La France souffre de sous-investissement. Il faut donc déplacer la valeur ajoutée au profit des entreprises. D’abord, en limitant la croissance des salaires par rapport à la productivité. Ensuite, les 15 milliards dépensés cet été par le gouvernement pour le pouvoir d’achat seraient mieux employés pour alléger les charges des entreprises. Il faut aussi mener une politique volontariste en faveur de notre industrie, qui souffre d’être parmi les secteurs les plus imposés. Naturellement ces mesures supposent une certaine volonté politique. D’autant que pour les financer, il faudra bien augmenter les impôts sur les ménages. C’est inéluctable si l’on veut ensuite avoir davantage de croissance et donc de pouvoir d’achat.

C’est la rigueur, comme en 1983 ?

Non, car aujourd’hui, la difficulté est plus grande qu’à l’époque.
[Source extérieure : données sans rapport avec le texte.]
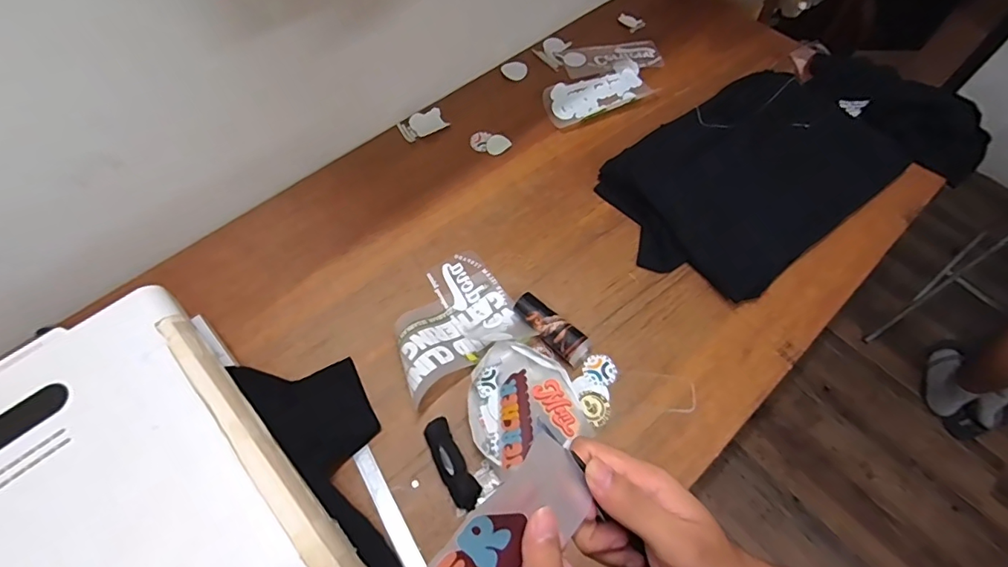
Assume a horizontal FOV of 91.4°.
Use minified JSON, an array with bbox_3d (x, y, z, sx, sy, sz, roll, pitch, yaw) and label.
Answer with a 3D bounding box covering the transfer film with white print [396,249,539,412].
[{"bbox_3d":[-0.095,0.053,0.829,0.226,0.061,0.217,-29,65,-16],"label":"transfer film with white print"}]

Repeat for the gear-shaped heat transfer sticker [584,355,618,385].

En 1981-1982, la sanction des erreurs a été rapide. Le franc s’écroulait par rapport aux autres monnaies. En 2007, la solidarité européenne et l’euro nous protègent. C’est pour cela qu’il faudra une grande clairvoyance au président de la République pour mener la bonne politique. Il a été élu sur une rupture, qui reste pour l’instant symbolique. Le risque, c’est une dégradation lente de la situation économique, un enfoncement dans la médiocrité sur fond de crise avec nos partenaires européens.